- 简短问题 1
根据这篇网页抓取方法笔记回答：
(a) lxml在内部实现中会把CSS选择器转换成什么？
(b) 抓取示例网页时，Beautiful Soup比其他两种方法慢了多少？
(c) Scrapy选择器构建于哪个库之上？
- 简短问题 2
续写这篇网页抓取方法笔记，从最后一句之后接着写。

- 正文

1.参考

《用Python写网络爬虫》——2.2 三种网页抓取方法 re / lxml / BeautifulSoup

需要注意的是，lxml在内部实现中，实际上是将CSS选择器转换为等价的XPath选择器。

从结果中可以看出，在抓取我们的示例网页时，Beautiful Soup比其他两种方法慢了超过6倍之多。实际上这一结果是符合预期的，因为lxml和正则表达式模块都是C语言编写的，而BeautifulSoup``则是纯Python编写的。一个有趣的事实是，lxml表现得和正则表达式差不多好。由于lxml在搜索元素之前，必须将输入解析为内部格式，因此会产生额外的开销。而当抓取同一网页的多个特征时，这种初始化解析产生的开销就会降低，lxml也就更具竞争力。这真是一个令人惊叹的模块！

2.Scrapy Selectors 选择器

https://doc.scrapy.org/en/latest/topics/selectors.html#topics-selectors

BeautifulSoup缺点：慢
lxml:基于 ElementTree
Scrapy seletors: parsel library，构建于 lxml 库之上，这意味着它们在速度和解析准确性上非常相似。

- 数据摘录

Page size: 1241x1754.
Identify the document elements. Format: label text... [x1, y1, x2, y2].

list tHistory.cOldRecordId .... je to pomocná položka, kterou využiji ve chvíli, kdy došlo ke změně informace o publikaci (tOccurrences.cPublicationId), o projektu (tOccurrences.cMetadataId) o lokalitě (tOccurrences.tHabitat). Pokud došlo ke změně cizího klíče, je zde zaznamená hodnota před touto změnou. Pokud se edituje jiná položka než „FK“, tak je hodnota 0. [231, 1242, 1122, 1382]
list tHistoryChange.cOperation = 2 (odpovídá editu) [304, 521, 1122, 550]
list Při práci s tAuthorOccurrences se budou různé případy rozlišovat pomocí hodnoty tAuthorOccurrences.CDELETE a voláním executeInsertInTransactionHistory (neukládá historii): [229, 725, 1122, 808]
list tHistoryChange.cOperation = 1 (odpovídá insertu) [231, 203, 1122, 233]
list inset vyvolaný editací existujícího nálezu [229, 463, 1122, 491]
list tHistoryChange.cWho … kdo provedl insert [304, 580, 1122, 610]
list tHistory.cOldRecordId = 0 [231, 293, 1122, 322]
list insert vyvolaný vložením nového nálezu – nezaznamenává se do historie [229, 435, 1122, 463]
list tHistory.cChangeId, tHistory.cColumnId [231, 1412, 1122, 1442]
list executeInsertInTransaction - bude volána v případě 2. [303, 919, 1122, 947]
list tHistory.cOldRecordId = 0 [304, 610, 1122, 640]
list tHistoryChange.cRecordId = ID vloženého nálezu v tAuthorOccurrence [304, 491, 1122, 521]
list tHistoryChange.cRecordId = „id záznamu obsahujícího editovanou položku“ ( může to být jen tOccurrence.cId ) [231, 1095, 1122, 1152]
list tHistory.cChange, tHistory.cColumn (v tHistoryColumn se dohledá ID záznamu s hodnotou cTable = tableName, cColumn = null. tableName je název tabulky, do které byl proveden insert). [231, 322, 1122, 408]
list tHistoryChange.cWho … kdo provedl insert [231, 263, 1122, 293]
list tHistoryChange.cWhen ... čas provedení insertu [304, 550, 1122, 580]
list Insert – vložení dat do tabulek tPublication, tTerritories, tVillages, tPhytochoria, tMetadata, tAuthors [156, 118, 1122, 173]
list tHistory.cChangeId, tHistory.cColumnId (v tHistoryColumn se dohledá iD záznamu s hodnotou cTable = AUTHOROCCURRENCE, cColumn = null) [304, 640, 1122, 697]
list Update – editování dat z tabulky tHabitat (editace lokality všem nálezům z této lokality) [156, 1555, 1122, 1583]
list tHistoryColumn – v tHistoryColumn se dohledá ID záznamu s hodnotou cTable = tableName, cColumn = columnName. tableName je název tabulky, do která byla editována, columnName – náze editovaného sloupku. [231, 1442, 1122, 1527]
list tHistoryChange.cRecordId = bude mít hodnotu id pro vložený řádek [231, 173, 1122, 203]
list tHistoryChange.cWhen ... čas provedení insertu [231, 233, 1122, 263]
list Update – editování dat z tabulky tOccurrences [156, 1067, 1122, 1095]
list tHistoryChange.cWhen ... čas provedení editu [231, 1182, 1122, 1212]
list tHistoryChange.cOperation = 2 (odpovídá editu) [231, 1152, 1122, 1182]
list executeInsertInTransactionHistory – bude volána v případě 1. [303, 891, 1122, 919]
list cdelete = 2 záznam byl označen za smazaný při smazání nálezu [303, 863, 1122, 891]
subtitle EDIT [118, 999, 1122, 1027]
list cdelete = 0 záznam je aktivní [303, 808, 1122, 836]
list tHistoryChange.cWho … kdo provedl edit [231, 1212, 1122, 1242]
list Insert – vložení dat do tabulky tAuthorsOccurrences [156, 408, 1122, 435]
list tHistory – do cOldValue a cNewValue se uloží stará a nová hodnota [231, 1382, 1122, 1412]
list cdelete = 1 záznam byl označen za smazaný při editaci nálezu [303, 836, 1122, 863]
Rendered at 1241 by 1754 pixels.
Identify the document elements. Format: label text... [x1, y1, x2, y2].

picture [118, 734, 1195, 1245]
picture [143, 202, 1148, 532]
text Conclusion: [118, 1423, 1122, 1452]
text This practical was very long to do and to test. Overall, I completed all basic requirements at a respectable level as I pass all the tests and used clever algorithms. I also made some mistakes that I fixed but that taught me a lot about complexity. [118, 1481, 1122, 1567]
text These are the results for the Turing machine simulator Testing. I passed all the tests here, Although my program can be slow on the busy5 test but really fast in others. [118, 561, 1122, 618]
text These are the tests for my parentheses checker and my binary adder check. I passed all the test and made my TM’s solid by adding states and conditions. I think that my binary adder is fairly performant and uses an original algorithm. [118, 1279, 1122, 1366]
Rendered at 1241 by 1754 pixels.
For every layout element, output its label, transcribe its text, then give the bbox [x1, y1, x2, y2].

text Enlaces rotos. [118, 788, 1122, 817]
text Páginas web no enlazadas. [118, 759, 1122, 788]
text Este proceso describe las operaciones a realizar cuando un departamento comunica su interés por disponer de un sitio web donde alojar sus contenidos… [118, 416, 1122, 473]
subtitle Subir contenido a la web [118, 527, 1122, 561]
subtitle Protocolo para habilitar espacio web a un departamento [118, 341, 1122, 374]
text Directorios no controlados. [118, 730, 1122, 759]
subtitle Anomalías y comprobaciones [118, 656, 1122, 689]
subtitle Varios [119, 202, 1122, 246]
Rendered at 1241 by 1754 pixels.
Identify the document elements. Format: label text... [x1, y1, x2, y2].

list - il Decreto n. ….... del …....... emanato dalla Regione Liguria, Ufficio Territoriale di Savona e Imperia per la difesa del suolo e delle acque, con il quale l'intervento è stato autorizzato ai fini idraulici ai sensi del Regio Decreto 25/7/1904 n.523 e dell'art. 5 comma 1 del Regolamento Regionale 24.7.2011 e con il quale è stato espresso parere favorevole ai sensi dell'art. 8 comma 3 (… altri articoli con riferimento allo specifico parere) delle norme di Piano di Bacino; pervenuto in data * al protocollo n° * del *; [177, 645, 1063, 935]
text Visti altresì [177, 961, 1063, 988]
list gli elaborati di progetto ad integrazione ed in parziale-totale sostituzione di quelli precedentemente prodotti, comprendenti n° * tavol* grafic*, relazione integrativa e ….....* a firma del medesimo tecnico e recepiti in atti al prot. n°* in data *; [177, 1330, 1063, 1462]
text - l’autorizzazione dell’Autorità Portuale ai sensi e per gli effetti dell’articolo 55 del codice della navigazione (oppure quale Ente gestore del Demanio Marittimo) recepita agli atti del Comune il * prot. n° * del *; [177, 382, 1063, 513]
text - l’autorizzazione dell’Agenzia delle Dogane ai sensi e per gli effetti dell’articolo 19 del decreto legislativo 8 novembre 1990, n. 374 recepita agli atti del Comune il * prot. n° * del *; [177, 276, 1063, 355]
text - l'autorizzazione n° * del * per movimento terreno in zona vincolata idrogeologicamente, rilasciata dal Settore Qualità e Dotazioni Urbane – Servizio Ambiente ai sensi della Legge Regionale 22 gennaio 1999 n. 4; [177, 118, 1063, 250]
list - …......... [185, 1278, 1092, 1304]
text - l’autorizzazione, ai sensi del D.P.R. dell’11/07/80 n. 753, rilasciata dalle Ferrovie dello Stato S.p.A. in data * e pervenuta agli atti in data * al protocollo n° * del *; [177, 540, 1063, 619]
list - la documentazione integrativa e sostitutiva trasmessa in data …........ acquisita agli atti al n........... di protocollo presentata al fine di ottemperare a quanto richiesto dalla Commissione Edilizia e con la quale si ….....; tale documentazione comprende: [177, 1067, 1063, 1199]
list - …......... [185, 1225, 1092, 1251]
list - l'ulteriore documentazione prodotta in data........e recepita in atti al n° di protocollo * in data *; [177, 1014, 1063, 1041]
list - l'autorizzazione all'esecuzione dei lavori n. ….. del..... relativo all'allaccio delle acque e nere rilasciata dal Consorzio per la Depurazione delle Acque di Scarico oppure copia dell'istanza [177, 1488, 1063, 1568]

- 任务回答 1
(a) 等价的XPath选择器。
(b) 超过6倍。
(c) lxml库。

- 任务回答 2
.css() .xpath() 返回 SelectorList，即 a list of new selectors
.extract() .re() 提取过滤 tag data

import scrapy

C:\Program Files\Anaconda2\Lib\site-packages\scrapy\__init__.py

from scrapy.selector import Selector

C:\Program Files\Anaconda2\Lib\site-packages\scrapy\selector\__init__.py

from scrapy.selector.unified import *

C:\Program Files\Anaconda2\Lib\site-packages\scrapy\selector\unified.py

from parsel import Selector as _ParselSelector

class Selector(_ParselSelector, object_ref):

>>> from scrapy.selector import Selector

>>> from scrapy.http import HtmlResponse
如此导入 Selector，实例化 Selector 的时候第一个参数是 HtmlResponse 实例，如果要通过 str 实例化 Selector ，需要 sel = Selector(text=doc)

In [926]: from parsel import Selector

In [927]: Selector?

Init signature: Selector(self, text=None, type=None, namespaces=None, root=None, base_url=None, _expr=None)

Docstring:

:class:`Selector` allows you to select parts of an XML or HTML text using CSS

or XPath expressions and extract data from it.

``text`` is a ``unicode`` object in Python 2 or a ``str`` object in Python 3

``type`` defines the selector type, it can be ``"html"``, ``"xml"`` or ``None`` (default).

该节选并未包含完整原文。